My biggest concern about this film is how far-fetched it is. A father turning to crime to support his child is a fair enough base to build a movie upon but the actual depiction of these crimes borders on farcical. Cianfrance asks us to believe that no witnesses would come forward if a motorbike being pursued by police pulled into the back of a truck scarcely off the road and that Gosling’s Luke can spend his days riding around on the same bike which he is using to rob banks without being apprehended. Luke even goes as far as having a stranger take a photo of his family alongside the bike.
The film’s plot is neither as tight nor as clever as it seems to think it is. In fact, there are significant pacing problems evident throughout. The second half of the film is erratic, suffering from a lack of direction and reliant on coincidences. Slow, meandering episodes are punctuated with short blasts of drama which are resolved far too quickly. The jump of fifteen years which takes place roughly halfway through the film is clumsily accomplished. Some actors scarcely appear to have aged and 23-year old actor Emory Cohen (incidentally, wooden as a board) is noticeably too old to be playing the teenage A.J. Cross.

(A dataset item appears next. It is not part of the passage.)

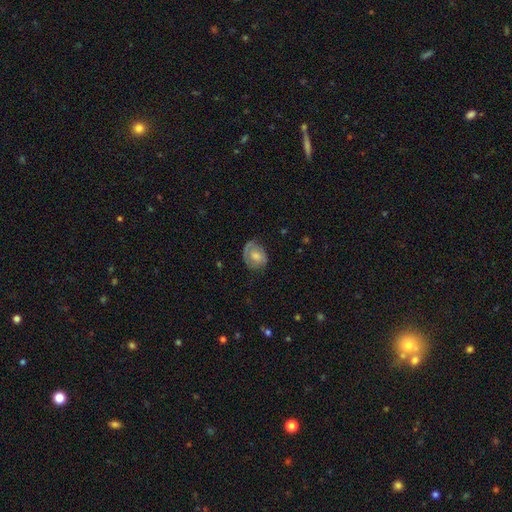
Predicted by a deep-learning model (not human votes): Smooth or featured? smooth (52%)
How rounded? in between (53%)
Merging? none (58%)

Another thing which I found disturbing was the film’s treatment of large social problems. I’m not at all in favour of censoring the reality of life from film but this movie throws around violence and recreational drug use as filler, adding little or nothing to the plot. It seemed to feel it could use big issues to bridge gaps between key narrative events without having to elaborate or discuss them in the least. In the same vein, the film seems to have a strong anti-police attitude – corruption is shown to be commonplace, the most moral character is himself corrupted and shown to stay corrupt, and any opportunity on the part of the police to save the life of one of the main characters is thrown away on a moment of useless macho posturing. All of this, however, is included as subplot – the film never addresses or discusses the issue of corruption, it just happens to be always going on in the background. This apparent apathy towards the huge issues that the film included combined with the often slow progression of the narrative was bizarre and irritating – more could have been done with the topics that the film covered.

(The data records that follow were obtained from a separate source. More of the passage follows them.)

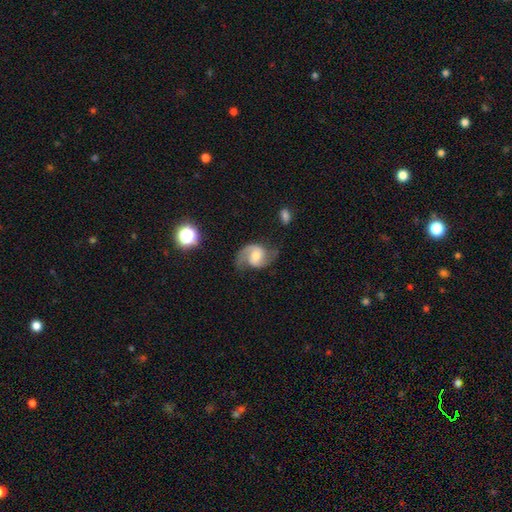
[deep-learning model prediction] A featured or disk galaxy (84%) with no bar (44%), 2 (89%) medium (51%) spiral arms (96%) and a moderate central bulge (58%).

Vote fractions:
- Smooth or featured? featured or disk: 84% / smooth: 9% / star or artifact: 6%
- Edge-on disk? no: 98% / yes: 2%
- Bar? no: 44% / weak: 43% / strong: 13%
- Spiral arms? yes: 96% / no: 4%
- Spiral winding? medium: 51% / loose: 34% / tight: 14%
- Spiral arm count? 2: 89% / 1: 5% / can't tell: 3% / 3: 1% / 4: 1% / more than 4: 1%
- Bulge size? moderate: 58% / small: 30% / large: 7% / none: 3% / dominant: 1%
- Merging? none: 69% / minor disturbance: 18% / major disturbance: 10% / merger: 2%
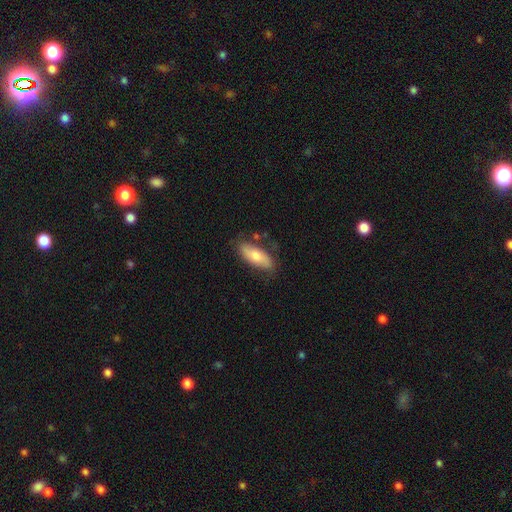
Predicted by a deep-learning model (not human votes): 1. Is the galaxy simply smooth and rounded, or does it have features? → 63% smooth, 30% featured or disk, 7% star or artifact.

If I have made it sound as if there are no positives to the film so far, it is worth noting that there is an upside. The ever-reliable Bradley Cooper works hard with the limited resources he has been given in the role of Avery Cross, eliciting sympathy in his flawed character against the odds. Gosling was equally good, holding my attention each time he was on the screen. It is difficult to forget that both have had far better outings recently in Silver Linings Playbook and Gangster Squad respectively but they portray their characters well nonetheless. Eva Mendes has several touching scenes, trying frantically to add depth to her character. Sadly, she is even more restricted by the movie’s script than her male colleagues.

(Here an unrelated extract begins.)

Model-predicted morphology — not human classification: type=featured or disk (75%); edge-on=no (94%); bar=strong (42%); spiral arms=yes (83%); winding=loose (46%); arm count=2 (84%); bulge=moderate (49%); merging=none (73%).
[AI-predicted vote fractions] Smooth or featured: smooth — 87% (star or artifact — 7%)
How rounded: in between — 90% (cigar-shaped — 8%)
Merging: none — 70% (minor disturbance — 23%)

Although I had issues with the film’s structure, I admit it did initially succeed in making me care about how the story would end. Unfortunately, when the ending finally arrives, it is rushed, unsatisfying and forgettable.
Although some others have found it to be uplifting, for me The Place Beyond the Pines is depressing. It asks audiences to sit through the slow destruction of the lives of its characters whilst giving back very little in return. The bottom line: it is nowhere near as important as it seems to think it is.
The Place Beyond the Pines (2013), directed by Derek Cianfrance, is distributed in the UK by StudioCanal, Certificate 15.